All about Nanotechnology

Nanotechnology talks about widely to a field of science and the technology applied that subject of the unification is the control of the matter in the atomic and molecular scale, normally 1 to 100 nanometers, and to the manufacture of devices with the dimensions critics that lie with in that range of the size.

It is a highly multidisciplinary field, drawing of fields such as science of the applied physics, of material science, the interface and the colloid, physics of the device, the supramolecular chemistry (that refers the area of the chemistry that is centered in the non-covalent interactions of the molecule entailment), one same-folding the machines and robotics, chemical engineering, industrial engineering, biological engineering, and electrical engineering. Much speculation exists as far as what it can be from these lines of the investigation. Nanotechnology can be seen like extension of existing sciences in nanoscale, or like modification of existing sciences using newer, more modern term.
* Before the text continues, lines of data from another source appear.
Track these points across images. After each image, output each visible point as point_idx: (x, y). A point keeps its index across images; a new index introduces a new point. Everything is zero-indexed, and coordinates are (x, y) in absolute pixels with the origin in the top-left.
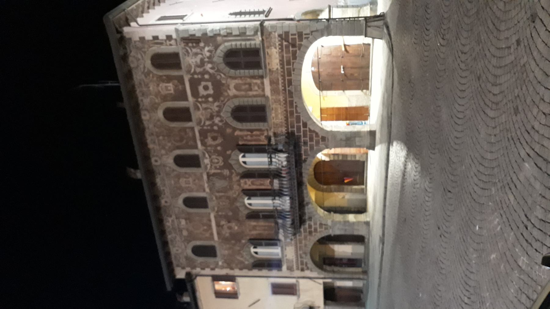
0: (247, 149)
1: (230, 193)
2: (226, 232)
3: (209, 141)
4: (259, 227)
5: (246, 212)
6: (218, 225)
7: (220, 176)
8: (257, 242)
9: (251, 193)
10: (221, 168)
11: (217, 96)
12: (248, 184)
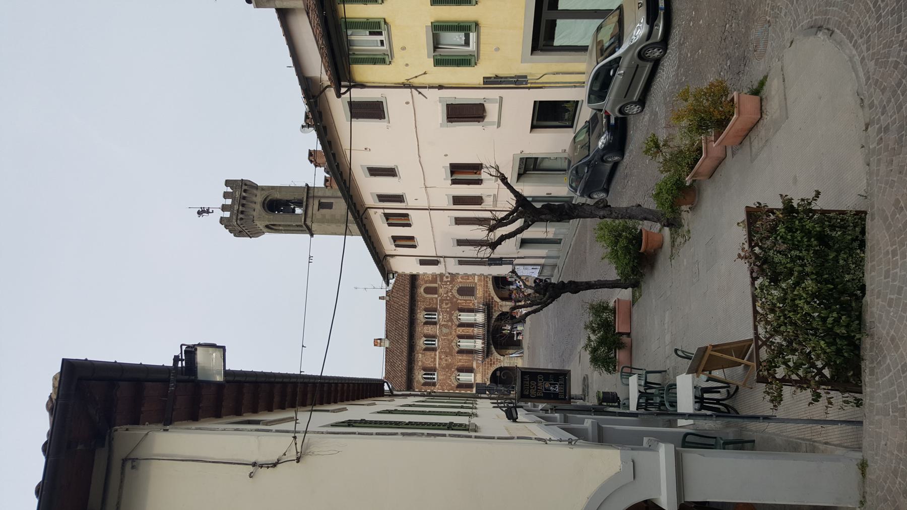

Two main approaches are used in nanotechnology. In the approach “bottom-up”, the materials and the devices are constructed of the molecular components that mount chemically by principles of the molecular recognition. In the approach “of above downwards”, the nano-objects are constructed of greater organizations without control of the atomic-level. The impetus for nanotechnology comes from an interest renewed in the science of the interface and the colloid, joined with a new generation of analytical tools such as atomic force microscope (AFM), and scanning tunneling microscope (STM). Combined with refined processes such as electron beam lithography and molecular beam epitaxy, these instruments allow the deliberate manipulation of nanostructures, and led to the observation of novel phenomena. The examples of nanotechnology in modern use are the manufacture of polymers based on the molecular structure, and the design of the dispositions of the shaving of computer based on superficial science Despite the great promise of numerous nanotechnologies such as quantum dots and nanotubes, real commercial applications have mostly used the advantages of colloidal nanoparticles in bulk form, such as suntan lotion, cosmetics, protective coatings, drug delivery, and stain resistant clothing.